Exercise objective. Nothing belongs in the answer except the lines of the material that include "origin".

Working data.
-- Opening Marker --

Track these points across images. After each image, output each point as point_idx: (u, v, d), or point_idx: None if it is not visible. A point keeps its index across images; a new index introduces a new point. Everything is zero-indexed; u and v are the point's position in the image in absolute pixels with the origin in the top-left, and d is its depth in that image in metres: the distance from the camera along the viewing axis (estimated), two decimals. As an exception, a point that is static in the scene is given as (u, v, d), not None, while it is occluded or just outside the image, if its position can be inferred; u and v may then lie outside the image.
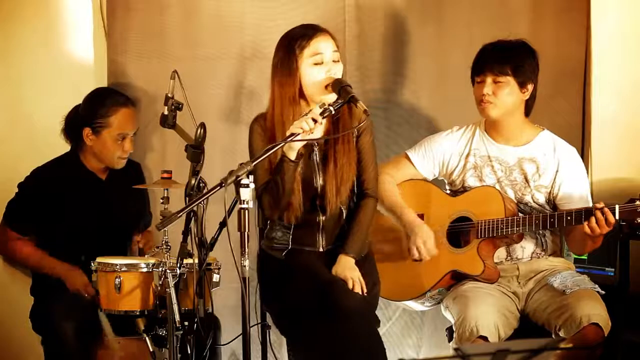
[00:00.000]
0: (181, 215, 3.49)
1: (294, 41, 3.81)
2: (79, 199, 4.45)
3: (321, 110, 3.65)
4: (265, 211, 3.88)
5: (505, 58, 4.07)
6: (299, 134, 3.60)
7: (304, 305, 3.76)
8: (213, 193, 3.45)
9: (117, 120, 4.44)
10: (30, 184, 4.46)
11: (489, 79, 4.07)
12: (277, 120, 3.82)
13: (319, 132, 3.74)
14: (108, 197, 4.50)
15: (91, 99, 4.48)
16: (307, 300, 3.75)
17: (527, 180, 4.13)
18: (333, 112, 3.68)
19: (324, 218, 3.90)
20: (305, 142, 3.70)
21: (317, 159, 3.89)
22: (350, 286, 3.78)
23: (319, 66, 3.80)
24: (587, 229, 3.88)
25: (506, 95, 4.08)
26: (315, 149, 3.88)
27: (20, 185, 4.48)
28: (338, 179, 3.86)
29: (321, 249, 3.94)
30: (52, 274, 4.38)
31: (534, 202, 4.13)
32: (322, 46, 3.81)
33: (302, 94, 3.84)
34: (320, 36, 3.82)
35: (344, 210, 3.93)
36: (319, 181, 3.88)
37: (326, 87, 3.77)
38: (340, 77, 3.80)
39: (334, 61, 3.82)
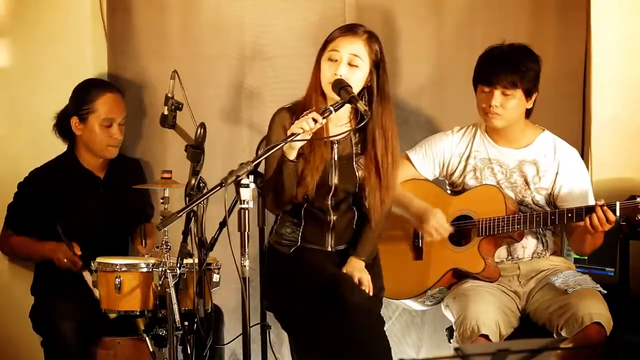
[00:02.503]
0: (181, 215, 3.49)
1: (328, 36, 3.86)
2: (76, 198, 4.44)
3: (321, 110, 3.66)
4: (267, 205, 3.91)
5: (514, 68, 4.01)
6: (299, 134, 3.60)
7: (309, 302, 3.76)
8: (213, 193, 3.45)
9: (102, 105, 4.44)
10: (27, 184, 4.47)
11: (498, 91, 4.03)
12: (306, 107, 3.81)
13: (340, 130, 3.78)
14: (106, 196, 4.50)
15: (76, 89, 4.49)
16: (313, 297, 3.75)
17: (527, 183, 4.13)
18: (333, 112, 3.68)
19: (334, 217, 3.91)
20: (304, 142, 3.69)
21: (335, 157, 3.88)
22: (356, 281, 3.81)
23: (331, 62, 3.80)
24: (588, 226, 3.88)
25: (513, 106, 4.05)
26: (335, 147, 3.88)
27: (19, 186, 4.48)
28: (383, 187, 3.87)
29: (329, 249, 3.94)
30: (42, 257, 4.37)
31: (534, 203, 4.12)
32: (341, 45, 3.80)
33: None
34: (348, 37, 3.81)
35: (355, 212, 3.94)
36: (334, 180, 3.88)
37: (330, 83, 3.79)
38: (352, 83, 3.77)
39: (350, 64, 3.79)
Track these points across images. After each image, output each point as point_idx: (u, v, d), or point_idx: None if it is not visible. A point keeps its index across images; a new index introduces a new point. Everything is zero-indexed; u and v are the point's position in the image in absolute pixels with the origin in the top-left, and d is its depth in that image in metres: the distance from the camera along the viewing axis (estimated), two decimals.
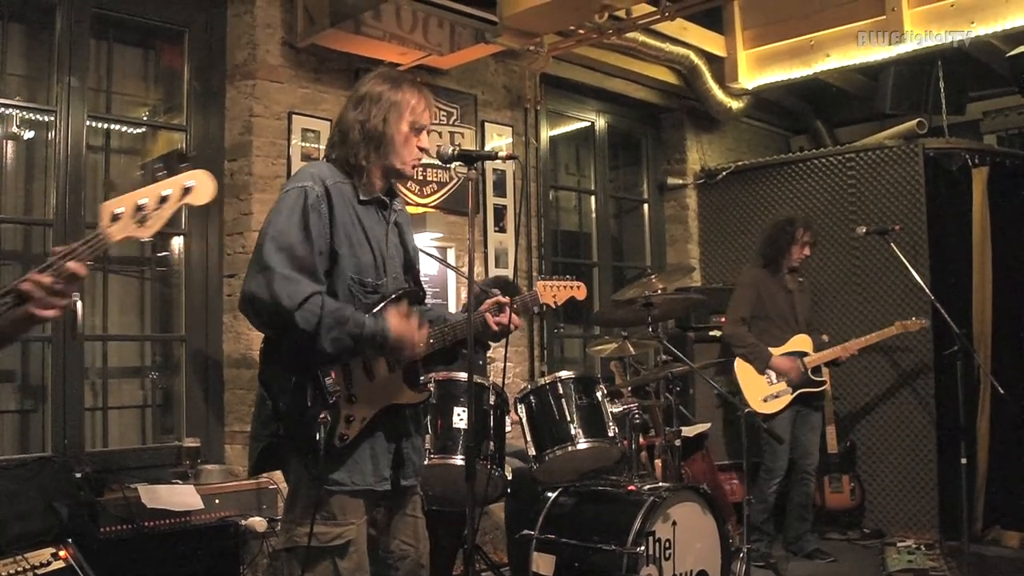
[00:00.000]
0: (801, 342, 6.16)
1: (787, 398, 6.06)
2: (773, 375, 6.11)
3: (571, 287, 3.66)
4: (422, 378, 3.21)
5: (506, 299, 3.35)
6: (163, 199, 2.28)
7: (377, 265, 3.11)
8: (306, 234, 2.92)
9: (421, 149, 3.17)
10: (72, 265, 2.14)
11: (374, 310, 3.03)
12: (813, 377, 6.08)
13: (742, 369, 6.19)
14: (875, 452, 6.91)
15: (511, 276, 6.08)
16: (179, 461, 4.92)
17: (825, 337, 6.34)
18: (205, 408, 5.27)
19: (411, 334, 3.02)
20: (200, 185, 2.34)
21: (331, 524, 2.97)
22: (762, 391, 6.10)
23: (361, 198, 3.09)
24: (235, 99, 5.37)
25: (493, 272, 6.37)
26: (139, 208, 2.25)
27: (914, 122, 7.04)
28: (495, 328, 3.31)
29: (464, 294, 5.87)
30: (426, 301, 3.42)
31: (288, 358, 2.93)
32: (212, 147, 5.36)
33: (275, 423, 2.95)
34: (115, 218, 2.23)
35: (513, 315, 3.33)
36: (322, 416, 2.90)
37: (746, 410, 5.34)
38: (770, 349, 6.14)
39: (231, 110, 5.38)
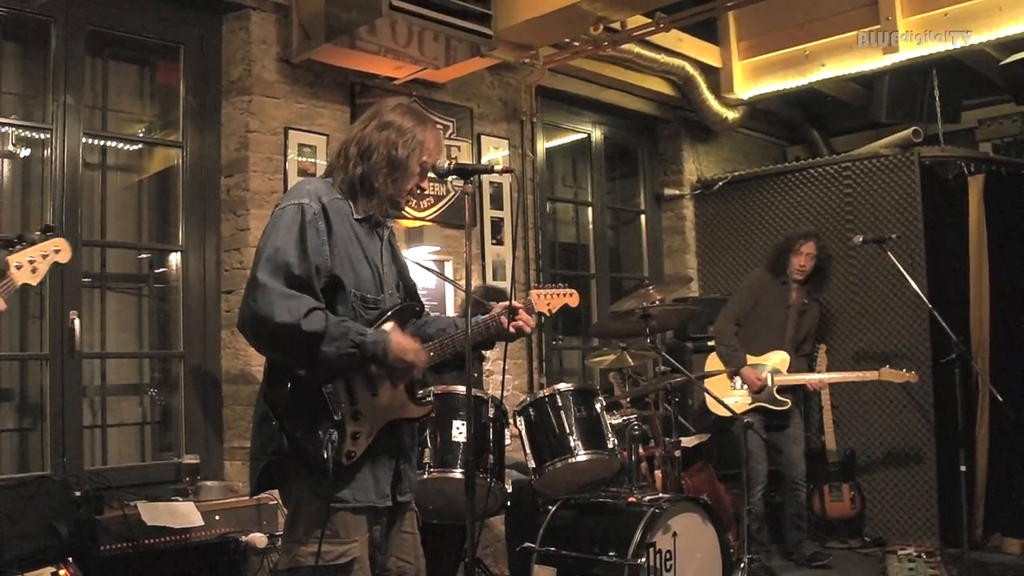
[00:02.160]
0: (777, 357, 6.18)
1: (744, 405, 6.09)
2: (739, 381, 6.15)
3: (564, 295, 3.67)
4: (419, 392, 3.22)
5: (519, 303, 3.39)
6: (44, 256, 3.35)
7: (375, 281, 3.13)
8: (303, 252, 2.93)
9: (420, 188, 3.22)
10: None
11: (374, 325, 3.04)
12: (777, 396, 6.09)
13: (712, 366, 6.24)
14: (875, 460, 6.91)
15: (508, 289, 6.07)
16: (178, 478, 4.90)
17: (823, 349, 6.33)
18: (204, 425, 5.26)
19: (412, 350, 3.04)
20: (63, 249, 3.42)
21: (335, 543, 2.96)
22: (723, 394, 6.06)
23: (356, 217, 3.12)
24: (231, 115, 5.37)
25: (491, 285, 6.35)
26: (31, 262, 3.30)
27: (909, 131, 7.06)
28: (512, 331, 3.34)
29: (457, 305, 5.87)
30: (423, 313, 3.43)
31: (292, 377, 2.94)
32: (208, 163, 5.37)
33: (278, 442, 2.95)
34: (18, 267, 3.27)
35: (527, 315, 3.37)
36: (329, 434, 2.90)
37: (746, 420, 5.33)
38: (748, 357, 6.17)
39: (227, 126, 5.39)
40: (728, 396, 6.09)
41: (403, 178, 3.15)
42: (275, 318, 2.82)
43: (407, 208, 5.87)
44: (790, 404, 6.13)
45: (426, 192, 3.26)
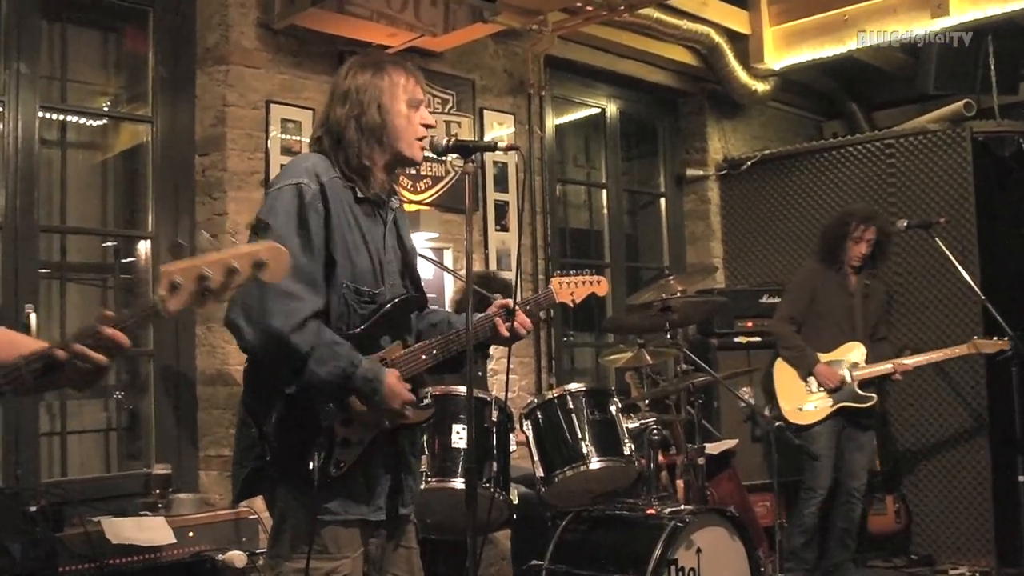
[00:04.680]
0: (852, 350, 6.06)
1: (826, 410, 5.98)
2: (814, 382, 6.04)
3: (590, 282, 3.65)
4: (419, 393, 3.19)
5: (513, 303, 3.33)
6: (231, 272, 2.13)
7: (375, 271, 3.11)
8: (305, 238, 2.92)
9: (425, 126, 3.17)
10: (112, 334, 2.08)
11: (368, 320, 3.03)
12: (860, 392, 5.96)
13: (781, 371, 6.14)
14: (922, 469, 6.87)
15: (513, 279, 6.04)
16: (147, 490, 4.87)
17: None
18: (176, 431, 5.25)
19: (402, 401, 3.01)
20: (275, 262, 2.21)
21: (324, 559, 2.95)
22: (799, 398, 6.03)
23: (358, 195, 3.09)
24: (206, 87, 5.36)
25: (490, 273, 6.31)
26: (202, 279, 2.10)
27: (961, 103, 7.00)
28: (505, 334, 3.30)
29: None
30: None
31: (275, 378, 2.92)
32: (181, 140, 5.35)
33: (260, 448, 2.94)
34: (174, 287, 2.08)
35: (525, 318, 3.33)
36: (316, 441, 2.89)
37: (775, 424, 5.29)
38: (818, 354, 6.06)
39: (202, 99, 5.37)
40: (806, 401, 6.02)
41: (394, 132, 3.11)
42: (265, 319, 2.81)
43: (402, 189, 5.85)
44: (876, 400, 6.04)
45: (432, 128, 3.19)
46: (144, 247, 5.35)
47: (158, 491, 4.81)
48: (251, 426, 2.95)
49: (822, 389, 6.02)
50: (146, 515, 4.56)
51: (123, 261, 5.49)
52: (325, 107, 3.20)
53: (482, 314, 3.32)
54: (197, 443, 5.26)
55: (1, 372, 2.08)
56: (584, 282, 3.64)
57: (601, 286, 3.67)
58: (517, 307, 3.30)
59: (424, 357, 3.17)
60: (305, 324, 2.84)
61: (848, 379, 5.98)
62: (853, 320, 6.15)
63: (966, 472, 6.66)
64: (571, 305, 3.61)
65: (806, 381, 6.07)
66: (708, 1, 7.35)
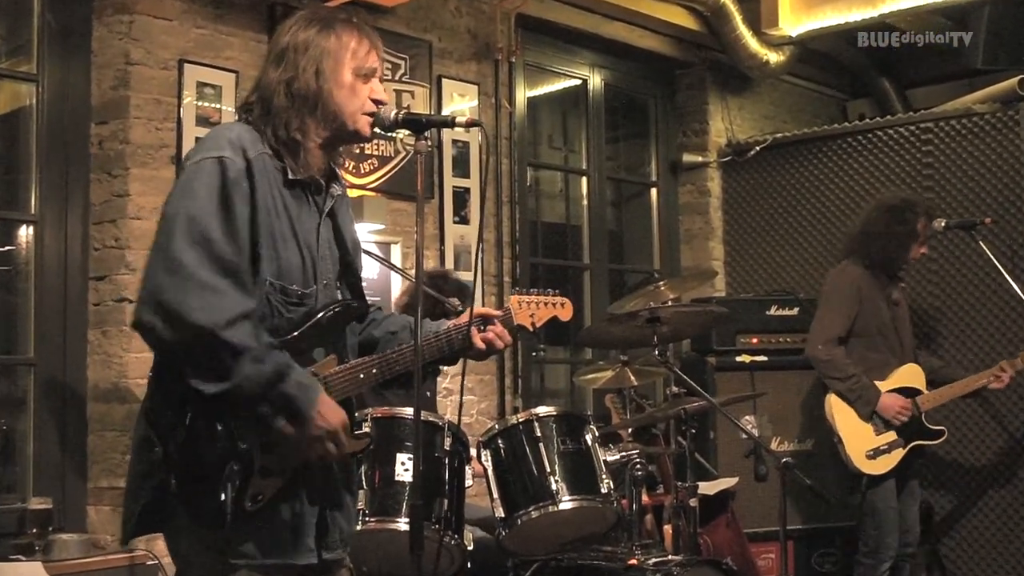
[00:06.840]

-- Closing Marker --

Exercise solution.
Track these points across images. After each image, output each point as point_idx: (u, v, d), or point_idx: None if it is not visible. A point keeps its index across images; a new index introduces a new point. Everything is zero-indexed; u and v are the point's position in the image in absolute pixels with the origin in the top-left, and d is its depth in that image in metres: the distance from the camera along the viewing axis (estimated), two decimals. As an exception, a point that is static in the scene is given as (u, v, d), not None, while it is occluded or just outside the image, if its position can be inferred; u and v may then lie outside the image.
Track these points across images. After each image, output each point as point_idx: (u, v, d), or point_idx: None if it is not visible. A point keeps its index across images; a new index introduces a new point. Everything is zero-indexed; u and v are the point's position in the image in absolute pixels with the origin in the top-left, and d is its depth in that image in metres: the distance from the camera along the viewing axis (estimated), two decimals.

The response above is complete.